The collected Piano Works from 1983 take the lead on the first disc: Cat Counterpoint, Revelation, Adamantine Sonata, Alien Heart, and Imaginary Husband make for excellent character pieces as well as a cycle of works. There is a foundation in minimalism present, as one would expect from an icon of the Downtown scene. Lauten’s minimalist language is one full of play and punk, separating it from the austere minimalism found safely inside textbooks. The underlying simplicity lends to a strong sense of flow over process. Each piece creates a moment that rarely extends beyond itself nor do they need to extend. These 1983 pieces were constructed with an ear and not a slide rule. I find Adamantine Sonata particularly charming.
The inclusion of ambient sound and supporting electronics is frequent in the 1983 works and the technique is put in overdrive for Lauten’s Concerto for Piano and Orchestral Memory. This 1984 set uses a quilt of disconnected instrumental and electronic textures to create eight signature moments. Each of these segments is strongly focused around a shape, texture, or groove and throughout the segment’s lifespan the idea simply is. There is a zen element in this concerto, each track is totally of the moment. Some listeners may want more of a sense of trajectory and dramatic shape but I am not among them. These moments are what they are and as such they are fascinating. The spacious Orchestral Memory and the cheeky Tempo di Habanera form polar opposites of affect and, for that very reason, appeal to me the most. Disc one closes with a fairly straight-ahead Tango with a mournful and husky vocal line.

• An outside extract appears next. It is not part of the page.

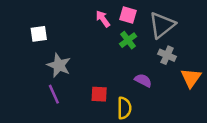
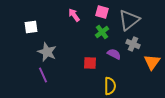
pink arrow: (103, 19) -> (74, 15), moved
purple semicircle: (143, 80) -> (114, 54), moved
red square: (99, 94) -> (90, 63), moved
yellow semicircle: (124, 108) -> (110, 86), moved

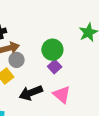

If you are looking for a deep end off which to go, then disc two will be happy to serve you. Instead of many short tracks, disc two provides two beefy works: Variations on the Orange Cycle and Sonate Modale. Any criticisms laid out about disc one’s lack of trajectory can be laid to rest in Orange Cycle. Within the opening seconds I knew I was going to be here for a while, letting the hypnotic and resonant sounds wash over me, La Monte Young-style. After about seventeen minutes, Lauten does the most amazing thing. The low drone, the foundation of the very work, goes away. The listener drifts and floats, untethered for some time, and when the low voice returns it is not the same static firmament we had left behind us. Where I expected the drone to reassert itself, it never finds full strength again. The piece closes on that drone pitch but with uncertainty, timidity, and quiet. The world of the piece has changed and Lauten did not take the easy way out. Variations on the Orange Cycle is worth every second.
Sonate Modale, in this live recording from Toronto in 1985, is a rather intimate experience. I felt as though I was a fly on the wall while Lauten created all the 1983 pieces and the Concerto. The ambient electronic environments are cut from the same cloth as the earlier pieces and the live piano meanders through gestures and stream-of-consciousness improvisations. Dramatically, the piece works well as a whole, as if Lauten decided to stich together the quilt of the Concerto.